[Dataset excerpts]
* * *

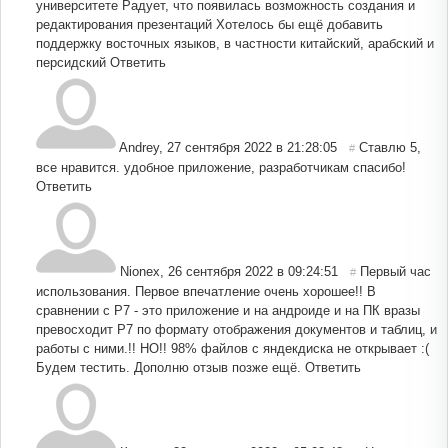
университете Радует, что появилась возможность создания и
редактирования презентаций Хотелось бы ещё добавить
поддержку восточных языков, в частности китайский, арабский и
персидский
Ответить
Andrey
,
27 сентября 2022 в 21:28:05
Ставлю 5,
#
все нравится. удобное приложение, разработчикам спасибо!
Ответить
Nionex
,
26 сентября 2022 в 09:24:51
Первый час
#
использования. Первое впечатление очень хорошее!! В
сравнении с Р7 - это приложение и на андроиде и на ПК вразы
превосходит Р7 по формату отображения документов и таблиц, и
работы с ними.!! НО!! 98% файлов с яндекдиска не открывает :(
Будем тестить. Дополню отзыв позже ещё.
Ответить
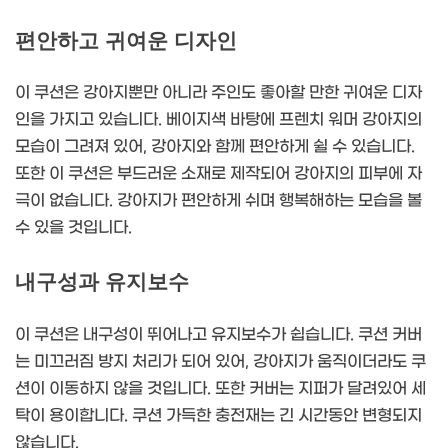
편안하고 귀여운 디자인
이 쿠션은 강아지뿐만 아니라 주인도 좋아할 만한 귀여운 디자
인을 가지고 있습니다. 베이지색 바탕에 프렌치 워머 강아지의
모습이 그려져 있어, 강아지와 함께 편안하게 쉴 수 있습니다.
또한 이 쿠션은 부드러운 소재로 제작되어 강아지의 피부에 자
극이 없습니다. 강아지가 편안하게 쉬며 행복해하는 모습을 볼
수 있을 것입니다.
내구성과 유지보수
이 쿠션은 내구성이 뛰어나고 유지보수가 쉽습니다. 쿠션 커버
는 미끄러짐 방지 처리가 되어 있어, 강아지가 움직이더라도 쿠
션이 이동하지 않을 것입니다. 또한 커버는 지퍼가 달려있어 세
탁이 용이합니다. 쿠션 가득한 충전재는 긴 시간동안 변형되지
않습니다.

* * *

[To-do item] Render every line above as a Markdown table with the columns "Row" and "Line", leaving out blank lines and the pictures.

[Written response]
| Row | Line |
|---|---|
| 1 | университете Радует, что появилась возможность создания и |
| 2 | редактирования презентаций Хотелось бы ещё добавить |
| 3 | поддержку восточных языков, в частности китайский, арабский и |
| 4 | персидский |
| 5 | Ответить |
| 6 | Andrey |
| 7 | , |
| 8 | 27 сентября 2022 в 21:28:05 |
| 9 | Ставлю 5, |
| 10 | # |
| 11 | все нравится. удобное приложение, разработчикам спасибо! |
| 12 | Ответить |
| 13 | Nionex |
| 14 | , |
| 15 | 26 сентября 2022 в 09:24:51 |
| 16 | Первый час |
| 17 | # |
| 18 | использования. Первое впечатление очень хорошее!! В |
| 19 | сравнении с Р7 - это приложение и на андроиде и на ПК вразы |
| 20 | превосходит Р7 по формату отображения документов и таблиц, и |
| 21 | работы с ними.!! НО!! 98% файлов с яндекдиска не открывает :( |
| 22 | Будем тестить. Дополню отзыв позже ещё. |
| 23 | Ответить |
| 24 | 편안하고 귀여운 디자인 |
| 25 | 이 쿠션은 강아지뿐만 아니라 주인도 좋아할 만한 귀여운 디자 |
| 26 | 인을 가지고 있습니다. 베이지색 바탕에 프렌치 워머 강아지의 |
| 27 | 모습이 그려져 있어, 강아지와 함께 편안하게 쉴 수 있습니다. |
| 28 | 또한 이 쿠션은 부드러운 소재로 제작되어 강아지의 피부에 자 |
| 29 | 극이 없습니다. 강아지가 편안하게 쉬며 행복해하는 모습을 볼 |
| 30 | 수 있을 것입니다. |
| 31 | 내구성과 유지보수 |
| 32 | 이 쿠션은 내구성이 뛰어나고 유지보수가 쉽습니다. 쿠션 커버 |
| 33 | 는 미끄러짐 방지 처리가 되어 있어, 강아지가 움직이더라도 쿠 |
| 34 | 션이 이동하지 않을 것입니다. 또한 커버는 지퍼가 달려있어 세 |
| 35 | 탁이 용이합니다. 쿠션 가득한 충전재는 긴 시간동안 변형되지 |
| 36 | 않습니다. |